[Measuring device reading data]
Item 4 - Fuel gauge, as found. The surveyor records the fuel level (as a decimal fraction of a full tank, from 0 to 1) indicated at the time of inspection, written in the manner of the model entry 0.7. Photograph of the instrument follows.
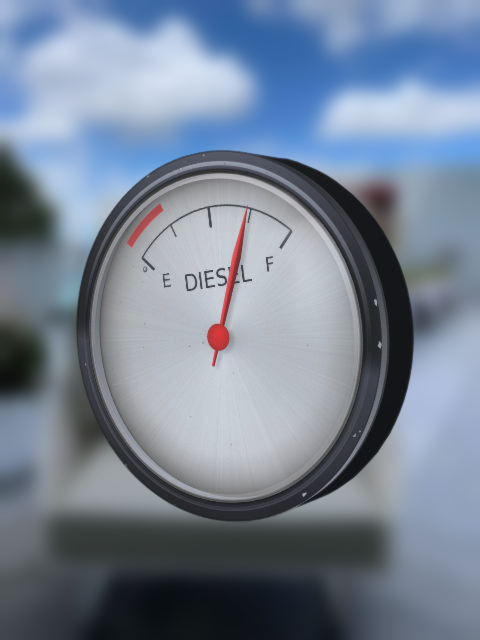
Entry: 0.75
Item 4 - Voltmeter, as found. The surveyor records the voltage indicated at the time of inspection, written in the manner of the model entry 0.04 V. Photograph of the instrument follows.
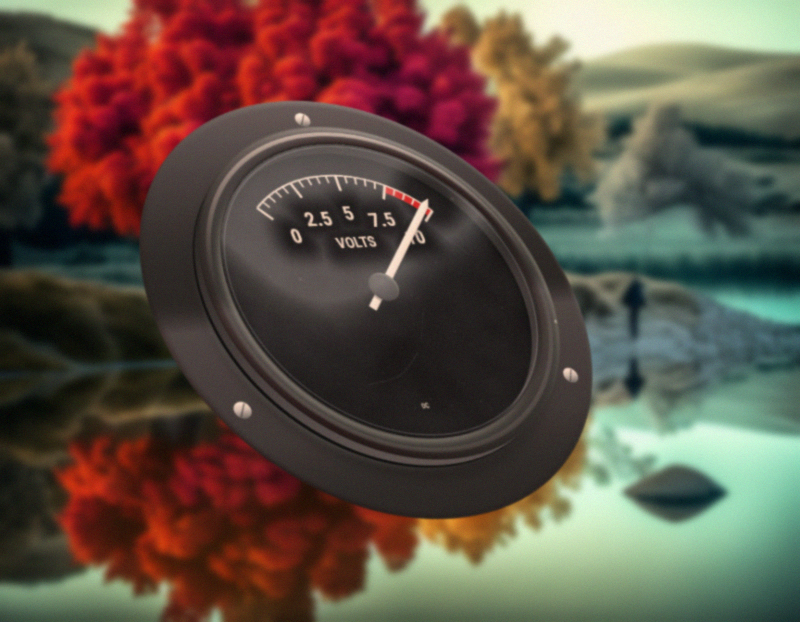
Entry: 9.5 V
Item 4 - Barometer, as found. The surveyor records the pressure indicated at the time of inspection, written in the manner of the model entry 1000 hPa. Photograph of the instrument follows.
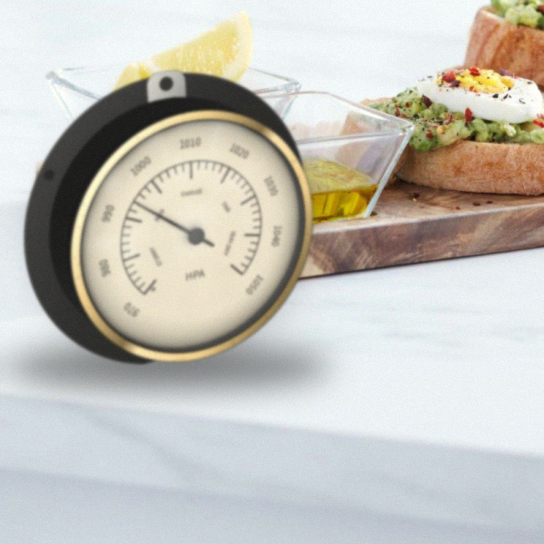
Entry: 994 hPa
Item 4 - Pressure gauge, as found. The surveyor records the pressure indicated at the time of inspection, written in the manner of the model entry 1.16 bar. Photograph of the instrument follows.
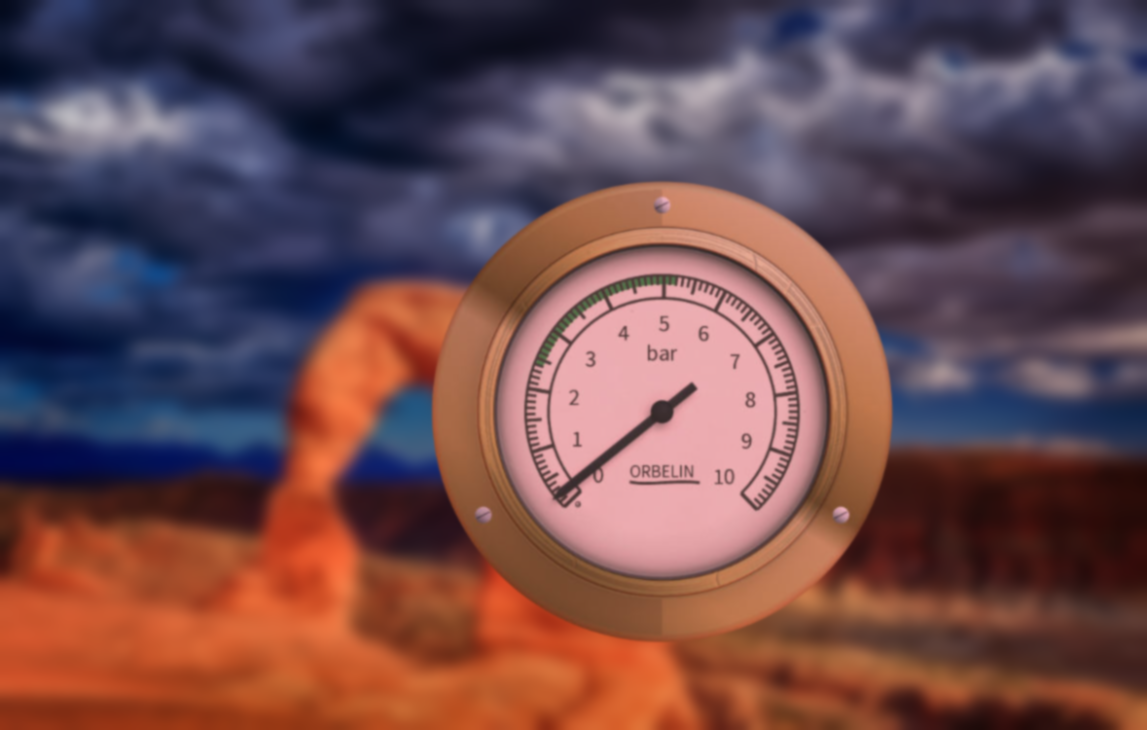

(TASK ITEM) Copy out every line of text in the listing above word for word, and leave the pictures out.

(ANSWER FOR THIS EXERCISE)
Item 4 - Fuel gauge, as found. The surveyor records the fuel level (as a decimal fraction of a full tank, from 0 to 1) indicated at the time of inspection, written in the manner of the model entry 0.7. Photograph of the instrument follows.
Entry: 0.75
Item 4 - Voltmeter, as found. The surveyor records the voltage indicated at the time of inspection, written in the manner of the model entry 0.04 V. Photograph of the instrument follows.
Entry: 9.5 V
Item 4 - Barometer, as found. The surveyor records the pressure indicated at the time of inspection, written in the manner of the model entry 1000 hPa. Photograph of the instrument follows.
Entry: 994 hPa
Item 4 - Pressure gauge, as found. The surveyor records the pressure indicated at the time of inspection, written in the manner of the model entry 1.16 bar. Photograph of the instrument follows.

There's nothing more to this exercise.